3. Spark Change. Sometimes, something is getting at us for a good reason. For me, as winter nears, I worry about people experiencing homelessness. There are small things we can do to spark change both in our own lives and the lives of others. We might not be able to go out and solve all the world’s problems. Still, everything counts.
4. Let Your Anxiety Fuel Compassion. In my own life, and those of others I know who have experienced anxiety either for a temporary situation or a more chronic manifestation, it is common, upon emerging from an anxiety spiral, to feel an increased level of empathy for other people who are suffering in the world. This is beautiful. We can take that empathy and pivot it into kindness.

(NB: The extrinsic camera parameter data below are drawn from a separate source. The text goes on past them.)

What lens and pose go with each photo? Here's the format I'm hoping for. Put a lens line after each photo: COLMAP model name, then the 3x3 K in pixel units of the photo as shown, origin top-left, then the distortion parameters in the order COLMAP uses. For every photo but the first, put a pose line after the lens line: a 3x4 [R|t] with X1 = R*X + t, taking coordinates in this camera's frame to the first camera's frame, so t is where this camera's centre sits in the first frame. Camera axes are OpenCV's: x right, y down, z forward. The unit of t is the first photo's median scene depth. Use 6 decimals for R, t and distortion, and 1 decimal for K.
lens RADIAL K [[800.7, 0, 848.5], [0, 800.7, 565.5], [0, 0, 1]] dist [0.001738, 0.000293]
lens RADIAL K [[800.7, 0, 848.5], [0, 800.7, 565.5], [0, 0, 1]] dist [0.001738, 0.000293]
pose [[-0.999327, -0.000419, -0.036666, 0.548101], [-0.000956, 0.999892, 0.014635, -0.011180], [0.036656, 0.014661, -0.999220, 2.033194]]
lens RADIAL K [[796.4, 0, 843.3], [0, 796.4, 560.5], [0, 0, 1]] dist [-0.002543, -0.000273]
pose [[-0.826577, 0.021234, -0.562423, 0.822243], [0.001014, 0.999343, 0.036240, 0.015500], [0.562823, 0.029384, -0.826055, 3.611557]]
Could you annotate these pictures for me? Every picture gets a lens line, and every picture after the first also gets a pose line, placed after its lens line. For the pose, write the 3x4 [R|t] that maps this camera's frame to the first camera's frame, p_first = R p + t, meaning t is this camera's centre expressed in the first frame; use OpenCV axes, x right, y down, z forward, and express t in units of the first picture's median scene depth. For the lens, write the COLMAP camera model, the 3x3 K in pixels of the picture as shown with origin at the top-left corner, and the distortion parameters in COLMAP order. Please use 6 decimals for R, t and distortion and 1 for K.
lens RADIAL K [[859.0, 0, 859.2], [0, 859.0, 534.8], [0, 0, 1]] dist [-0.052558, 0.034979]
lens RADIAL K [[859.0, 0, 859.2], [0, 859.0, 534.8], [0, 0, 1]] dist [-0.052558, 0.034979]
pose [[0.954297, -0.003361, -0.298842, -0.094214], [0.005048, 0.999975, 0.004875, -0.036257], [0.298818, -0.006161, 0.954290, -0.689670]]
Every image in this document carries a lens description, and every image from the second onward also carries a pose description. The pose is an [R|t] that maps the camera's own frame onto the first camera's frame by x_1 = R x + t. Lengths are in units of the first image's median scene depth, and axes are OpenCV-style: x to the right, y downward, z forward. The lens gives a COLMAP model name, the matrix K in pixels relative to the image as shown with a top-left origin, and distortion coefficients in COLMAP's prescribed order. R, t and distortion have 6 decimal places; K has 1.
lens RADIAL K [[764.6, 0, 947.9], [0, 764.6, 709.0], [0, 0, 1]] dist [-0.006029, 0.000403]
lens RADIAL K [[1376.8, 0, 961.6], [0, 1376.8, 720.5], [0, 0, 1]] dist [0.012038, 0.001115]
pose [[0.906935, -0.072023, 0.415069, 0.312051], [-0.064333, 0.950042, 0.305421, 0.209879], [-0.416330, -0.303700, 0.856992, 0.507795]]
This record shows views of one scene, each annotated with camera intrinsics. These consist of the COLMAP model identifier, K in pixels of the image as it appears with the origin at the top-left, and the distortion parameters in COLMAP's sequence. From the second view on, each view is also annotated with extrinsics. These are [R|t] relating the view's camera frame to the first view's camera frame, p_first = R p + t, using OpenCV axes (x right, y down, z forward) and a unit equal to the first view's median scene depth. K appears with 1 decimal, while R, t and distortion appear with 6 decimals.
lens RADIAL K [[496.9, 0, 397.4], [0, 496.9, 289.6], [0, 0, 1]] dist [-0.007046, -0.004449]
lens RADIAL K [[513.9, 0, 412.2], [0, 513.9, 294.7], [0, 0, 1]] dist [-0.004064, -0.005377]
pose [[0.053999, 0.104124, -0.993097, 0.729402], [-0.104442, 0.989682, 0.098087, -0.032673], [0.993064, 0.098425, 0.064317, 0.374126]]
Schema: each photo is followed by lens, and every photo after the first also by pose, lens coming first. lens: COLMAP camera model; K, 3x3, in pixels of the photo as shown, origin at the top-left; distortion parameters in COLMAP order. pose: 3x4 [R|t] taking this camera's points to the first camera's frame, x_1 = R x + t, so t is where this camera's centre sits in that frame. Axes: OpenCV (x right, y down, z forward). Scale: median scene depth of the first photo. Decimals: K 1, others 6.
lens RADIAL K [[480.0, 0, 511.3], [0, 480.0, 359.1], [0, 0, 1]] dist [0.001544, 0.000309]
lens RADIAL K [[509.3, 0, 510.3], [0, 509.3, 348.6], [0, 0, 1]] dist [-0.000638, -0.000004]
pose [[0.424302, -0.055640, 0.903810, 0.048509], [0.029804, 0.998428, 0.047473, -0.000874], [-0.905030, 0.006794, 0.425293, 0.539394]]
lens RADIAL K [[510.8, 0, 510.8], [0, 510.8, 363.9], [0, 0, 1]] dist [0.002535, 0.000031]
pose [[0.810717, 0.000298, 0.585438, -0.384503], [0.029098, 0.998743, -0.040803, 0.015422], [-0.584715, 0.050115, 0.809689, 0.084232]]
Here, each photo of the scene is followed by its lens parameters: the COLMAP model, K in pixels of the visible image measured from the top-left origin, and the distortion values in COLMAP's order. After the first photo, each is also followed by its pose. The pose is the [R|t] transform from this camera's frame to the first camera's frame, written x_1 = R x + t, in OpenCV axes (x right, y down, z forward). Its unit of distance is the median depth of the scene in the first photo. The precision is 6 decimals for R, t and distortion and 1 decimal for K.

5. Acts of Kindness. A research study examining the effects of acts of kindness on anxiety found that participants who participated in acts of kindness reported a greater decrease in anxiety when compared to controls (Steinbach, 2019). This doesn’t have to be anything drastic; a smile, encouraging words, or baking cupcakes for your housemates are all simple acts of kindness.
6. Take in the Beautiful Things. Mindfulness of the present moment not only allows us to surf through the anxieties we experience, but it also opens us to the beauty around us. On the flip side, when we try to shut out anxiety, we also run the risk of shutting out the pleasant things. Practice taking a moment to just be.